Which pure mathematical problems could be tackled with an algorithm solving NP-complete problems?

In the past, practical applications have motivated the development of mathematical theories, which then became the subject of study in pure mathematics, where mathematics is developed primarily for its own sake. Thus, the activity of applied mathematics is vitally connected with research in pure mathematics.

I wonder which problems in pure mathematics could be tackled once an algorithm solving NP-complete problems is found. The list of instances of NP-complete problems is long, but are they any other, let's say stand-alone problems in pure mathematics that could be solved?

Sure, we could get more numerical data to tighten some bounds, but that's not what I'm after...

All of them. It's possible to verify if a proof is valid in polynomial time, and it's possible to check if the last step of a proof is the theorem under consideration in polynomial time, so just encode "valid proof of length N" as a satisfiability problem.

N = 1
DO
IF (there is a valid proof of length N that proves theorem T) THEN return TRUE
IF (there is a valid proof of length N that proves theorem $\lnot$ T) THEN return FALSE
N = N * 2
LOOP

Unless the theorem is unprovable, which is really just another theorem to check. A tractable SAT solver would be ridiculously powerful.

I'll try to be more explicit. A proof is a string of characters. You could ask "what is the length of your proof?" and get a response "1300 characters long". In academic papers only the outlines to proofs tend to be published, but there are proofs where every single step can be checked.

Consider an algorithm $\text{ValidProof}(P, T)$ that returns true iff $P$ is a valid proof of $T$. We already know constructively how to implement $\text{ValidProof}$ in polynomial time.

If $P=NP$, then for any algorithm $Q(x)$ which runs in polynomial time, one can solve the problem "is there $x$ of length $N$ such that $Q(x)$ is true?". You can also determine what that $x$ is. That's the entire point of the $NP$ complexity class.

Since $Q(x)$ can be $\text{ValidProof}(x, T)$, $P=NP$ would allow anyone to just solve for $x$, the proof.

• hmmm, but wouldn't you have to come up with a certain proof first? – draks ... Feb 20 '14 at 23:06
• Your question doesn't make any sense to me. – DanielV Feb 20 '14 at 23:32
• ok, so with "all of them" you mean all problems from the list, right? So can solve instances of length $N$, but this is just an "application". You was looking for more general things. For example you might some information about the number of solutions for a NP-complete problem, by that put up some asymptotics and finally get an idea how these asymptotics can be proven... – draks ... Feb 20 '14 at 23:41
• By "all of them" I mean all (well formed) mathematical statements in the universe. Number theory, differential equations, geometry, whatever. – DanielV Feb 20 '14 at 23:59
• Strictly speaking, the $NP$ problem is "does there exist a proof of X of length N?" and $\text{ValidProof}_T(x)$ is the corresponding deterministic algorithm that can check any witness. As far as how to implement $\text{ValidProof}$ at all, much less in in polytime, you could take an entire graduate level logic class in that. But the fact that it is possible should be obvious. It's just rule checking. – DanielV Feb 23 '14 at 14:46

I think it is important to note that NP-complete problems have solutions to them. An algorithm exists to solve any NP-complete problem. All NP-complete problems are NP. If one were to implement an algorithm solving an NP problem (that is not in P), then the implementation will have at least exponential running time (it will be very slow).
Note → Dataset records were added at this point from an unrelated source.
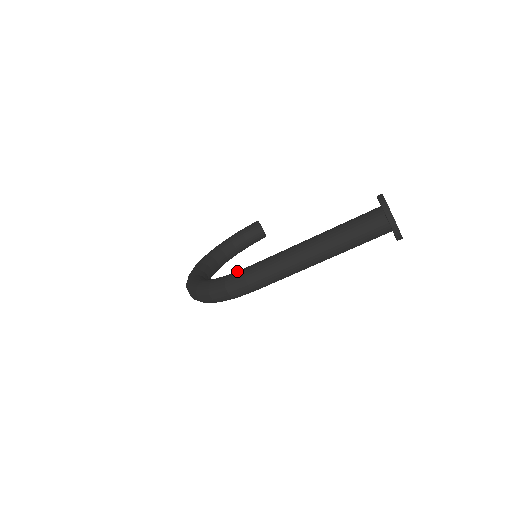
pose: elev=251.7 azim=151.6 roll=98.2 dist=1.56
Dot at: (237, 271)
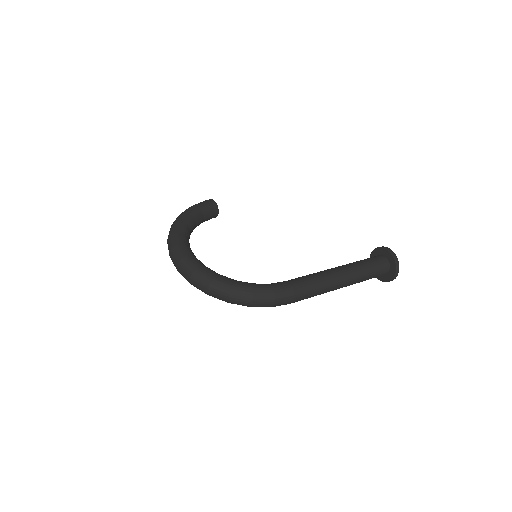
Dot at: (283, 284)
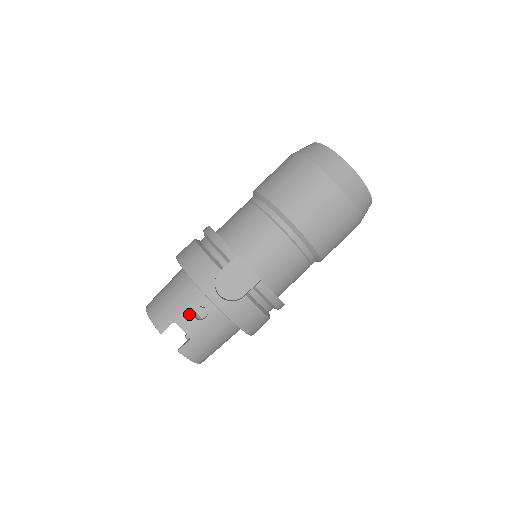
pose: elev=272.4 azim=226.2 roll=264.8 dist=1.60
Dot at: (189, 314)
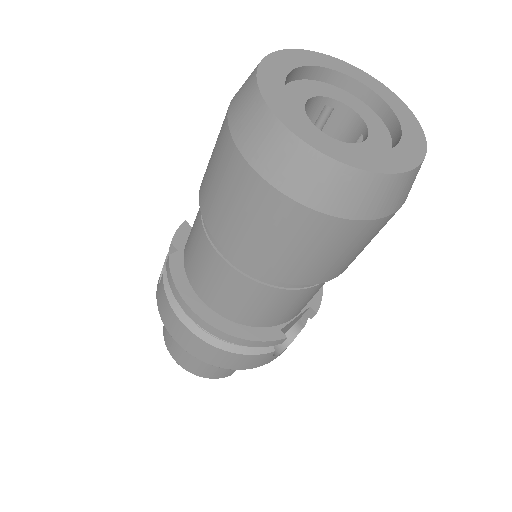
Dot at: occluded
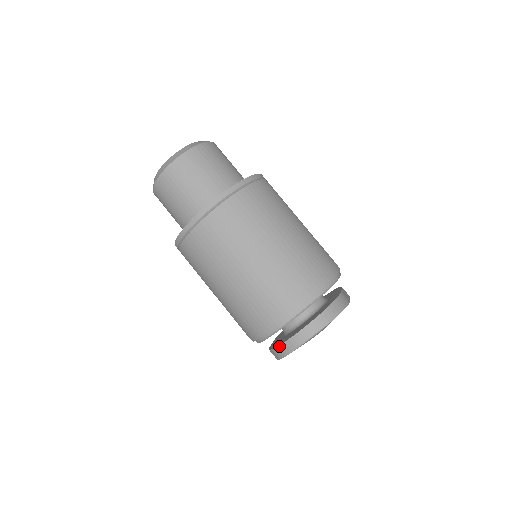
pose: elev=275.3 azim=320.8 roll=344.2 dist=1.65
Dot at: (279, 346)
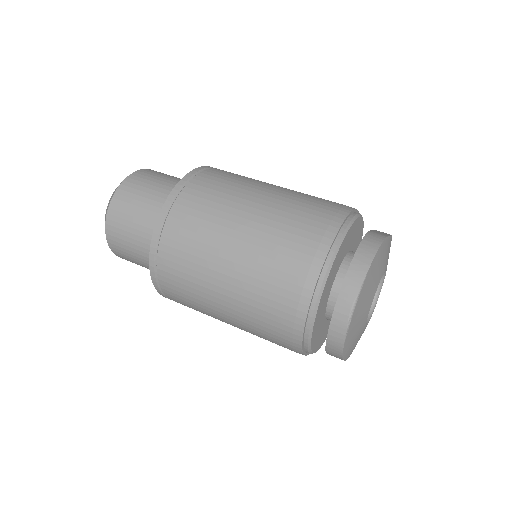
Dot at: (327, 339)
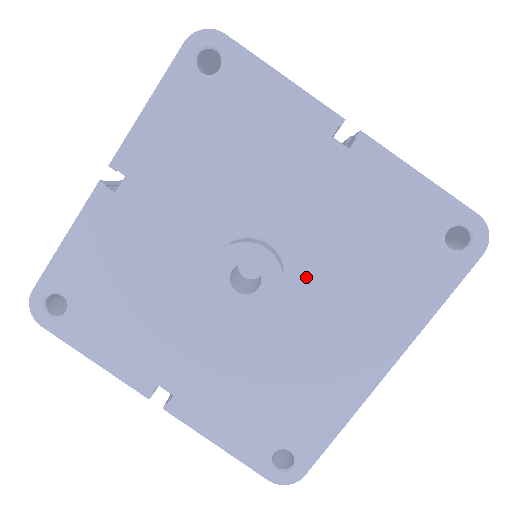
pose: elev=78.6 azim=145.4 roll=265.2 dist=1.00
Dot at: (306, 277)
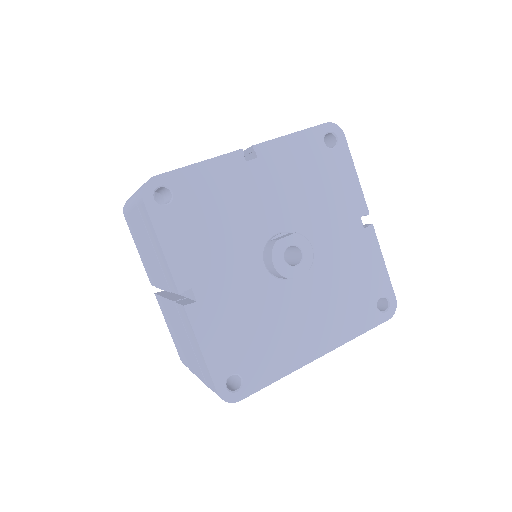
Dot at: (311, 278)
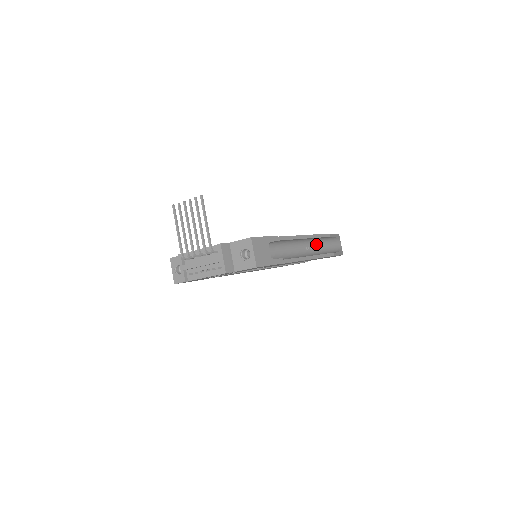
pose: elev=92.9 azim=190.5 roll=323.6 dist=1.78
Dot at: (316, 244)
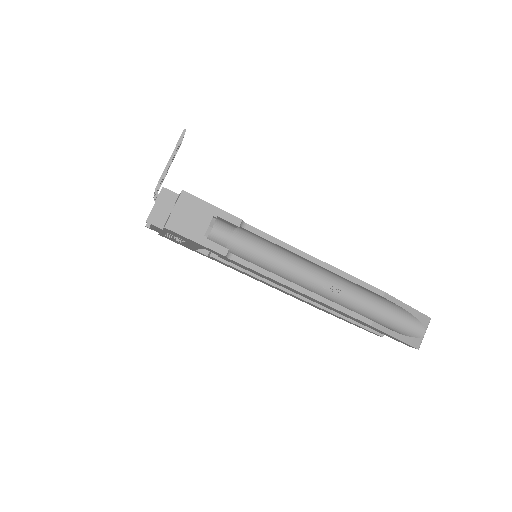
Dot at: (356, 295)
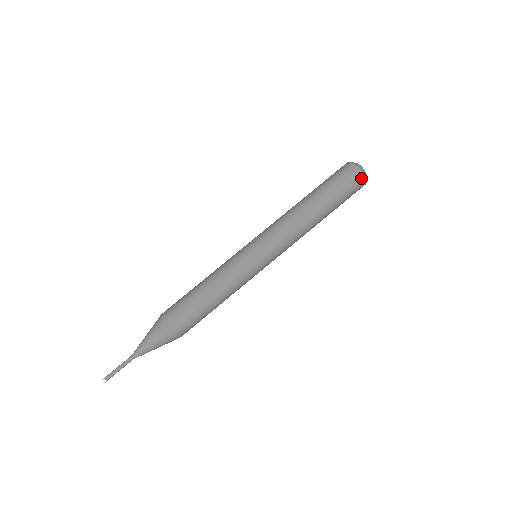
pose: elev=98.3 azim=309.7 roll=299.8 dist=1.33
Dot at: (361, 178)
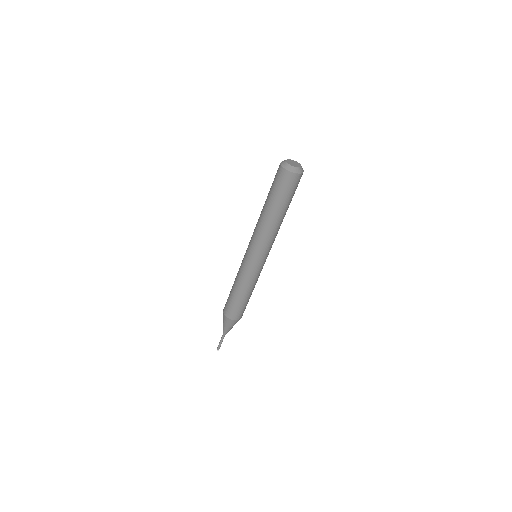
Dot at: (300, 177)
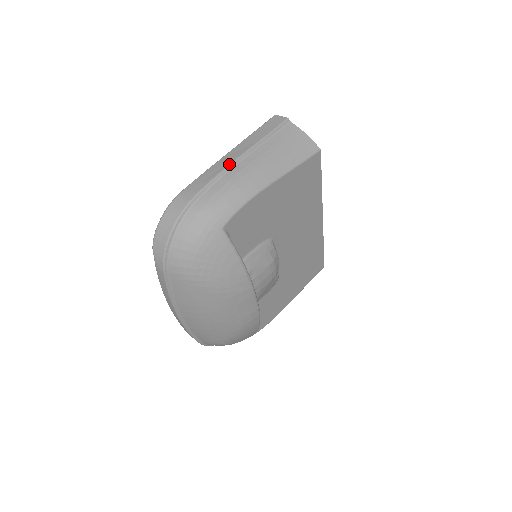
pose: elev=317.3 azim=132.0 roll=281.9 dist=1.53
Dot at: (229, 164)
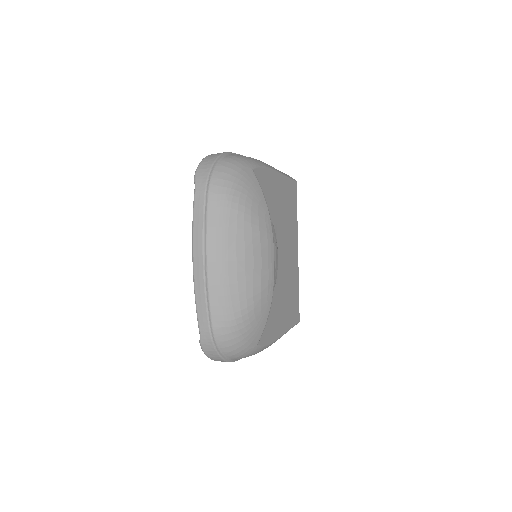
Dot at: occluded
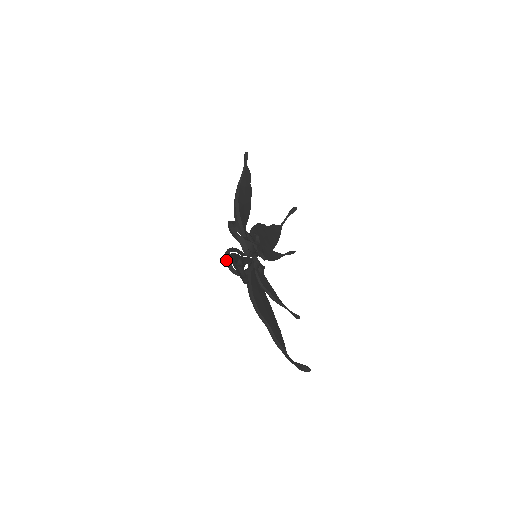
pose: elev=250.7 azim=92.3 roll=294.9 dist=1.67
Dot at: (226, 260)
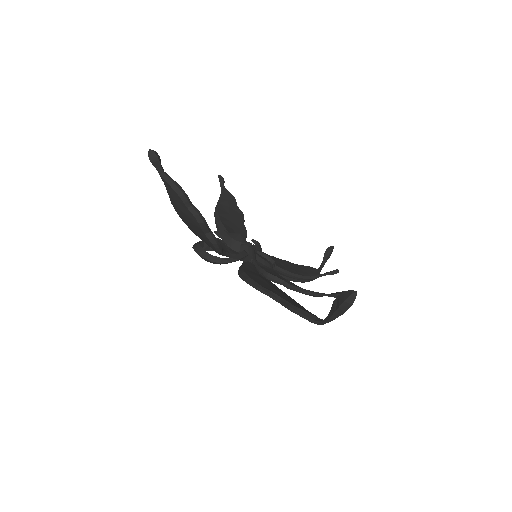
Dot at: (194, 248)
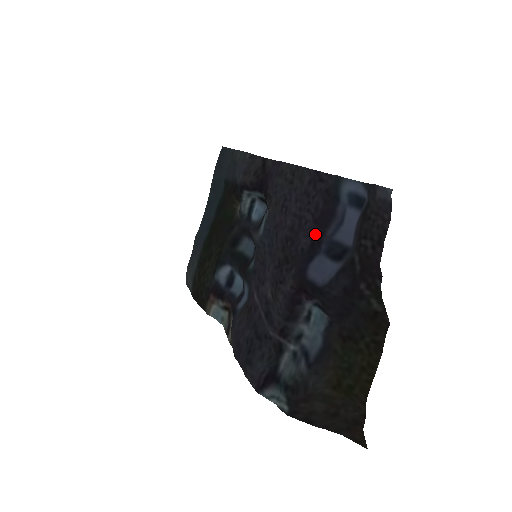
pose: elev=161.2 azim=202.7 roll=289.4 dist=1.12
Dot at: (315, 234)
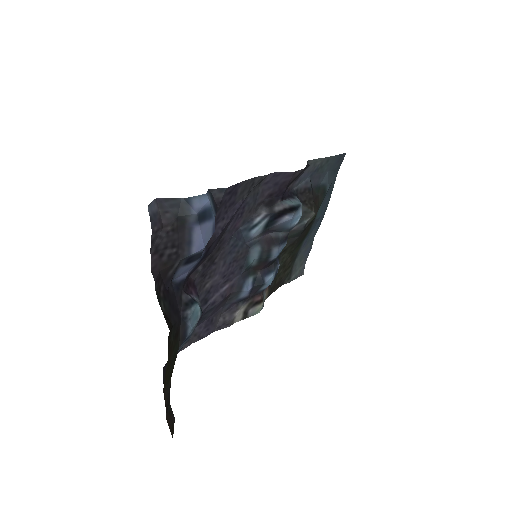
Dot at: (212, 240)
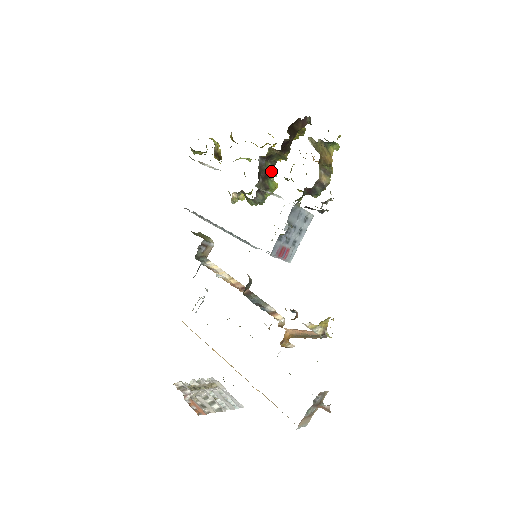
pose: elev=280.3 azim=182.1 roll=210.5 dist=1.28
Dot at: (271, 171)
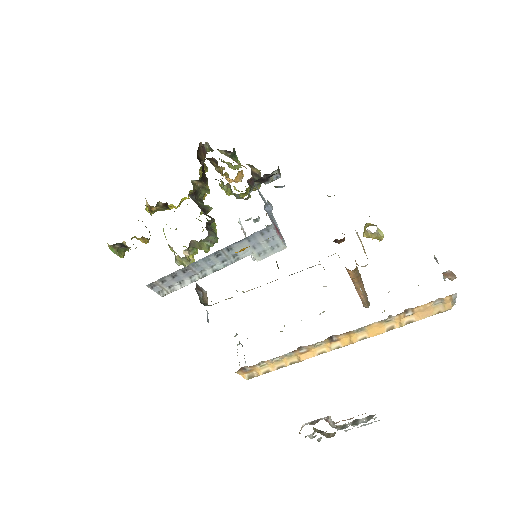
Dot at: (205, 206)
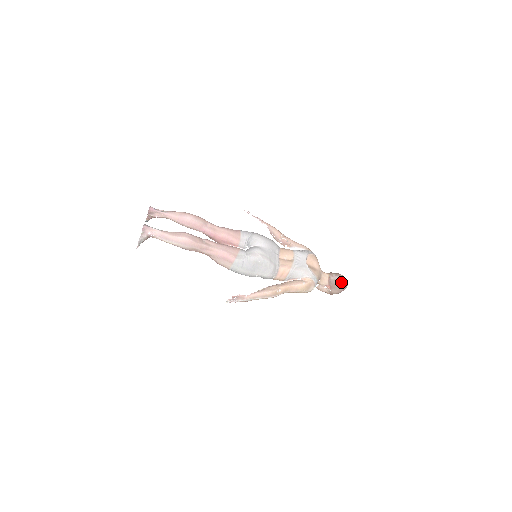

With that said, a proof showing that $P=NP$ will likely contain techniques that will change the landscape of pure mathematics forever, and it will likely be a proof showing that an NP-complete problem can be solved in polynomial time (which is what I think you are asking). Such a proof would change the world in ways that don't seem natural. For this reason, it is conjectured that $P\neq NP$.

I hope that helps add some context to DanielV's answer.